South Carolina House of Representatives
- Long title An act to amend the South Carolina Code of Laws by adding Chapter 42 to Title 44 so as to define gender, sex, and other terms, to prohibit the provision of gender transition procedures to a person under eighteen years of age, to provide exceptions, to prohibit the use of public funds for gender transition procedures, and to provide penalties; and by adding Section 59-32-36 so as to prohibit public school staff and officials from withholding knowledge of a minor's perception of their gender from the minor's parents, among other things. ;
- Territorial extent: South Carolina
- Passed by: South Carolina House of Representatives
- Passed: January 17, 2024
- Passed by: South Carolina Senate
- Passed: May 2, 2024
- Signed by: Henry McMaster
- Signed: May 21, 2024
- Voting summary: 82 voted for; 23 voted against;
- Voting summary: 27 voted for; 8 voted against;

Summary
- Restricts gender-affirming care for South Carolinians under 18 years of age and requires schools to notify parents if their children prefer pronouns or identify as a gender that does not align with their sex assigned at birth.
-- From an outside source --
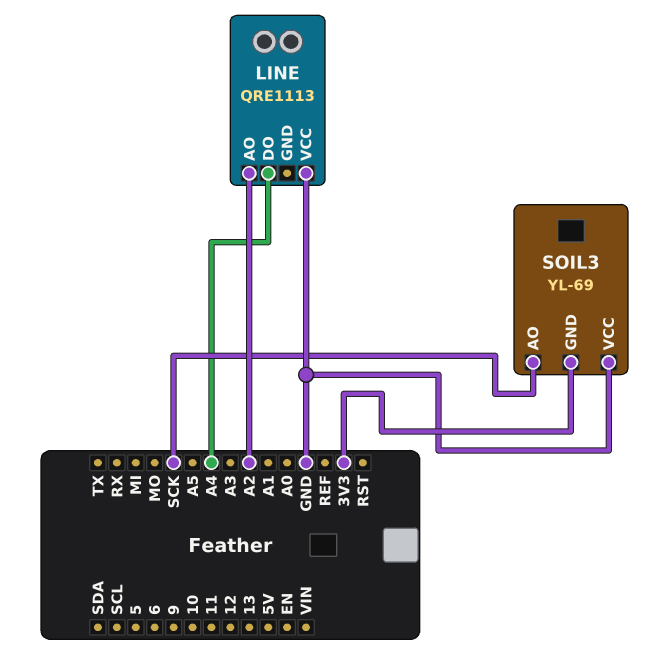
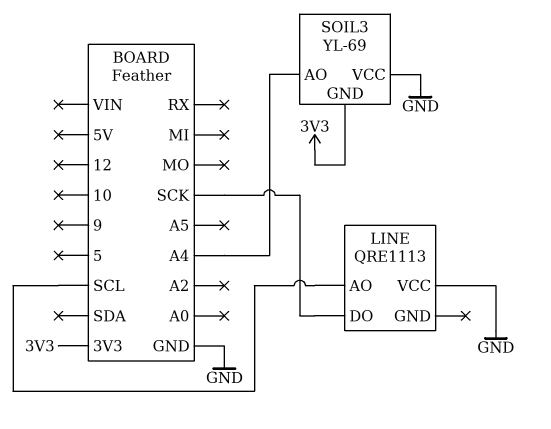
LINE pin AO: A2 -> SCL
LINE pin DO: A4 -> SCK
SOIL3 pin AO: SCK -> A4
= South Carolina House Bill 4624 =

2024 South Carolina law

South Carolina House Bill 4624 (H.B. 4624), commonly known as the Help Not Harm Bill, is a 2024 law in the state of South Carolina that restricts gender-affirming care for South Carolinians under 18 years of age and requires schools to notify parents if their children prefer pronouns or identify as a gender that does not align with their sex assigned at birth.

The bill was signed into law on May 21, 2024 by Governor Henry McMaster following passage in the Senate on May 2. A lawsuit from the ACLU of South Carolina, Misanin v. Wilson, is pending in the U.S. District Court for South Carolina as of June 2025.

== Provisions ==
H.B. 4624 restricts gender-affirming care, namely hormone replacement therapy (HRT), puberty blockers, and sex reassignment surgery. A grandfather clause was included for minors already on said care prior to August 1, 2024. The grandfather clause for extended treatment expired on January 31, 2025, with the doctor being required to slowly reduce the dosage of any hormones or blockers until then. The bill criminalizes providing sex reassignment surgery to minors and medical professionals who knowingly provide such surgery can be convicted of a felony. Exceptions for medical treatment exist for minors diagnosed with precocious puberty, endometriosis, and similar conditions.

H.B. 4624 also requires schools to give parental notification if they discover a student using pronouns differing from their biological sex, identifying as a gender that does not align with their biological sex, or using a name different from their legal name.

== Reactions ==
=== Support ===
The Heritage Foundation, a conservative action group, supported H.B. 4624 in a statement and simultaneously endorsed similar bills in different states. Governor Henry McMaster released a statement in January prior to its passage generally supporting H.B. 4624. He later stated to ABC News that he was proud to have signed it and that he would continue to fight to oppose similar procedures to minors.

=== Opposition ===
The ACLU of South Carolina released a statement after the bill was first passed in the South Carolina House of Representatives opposing H.B. 4624. Several civil rights groups, including the Campaign for Southern Equality, opposed the bill and provided resources to those affected. Medical groups such as the American Medical Association and American Academy of Pediatrics have opposed legislation similar to H.B. 4624.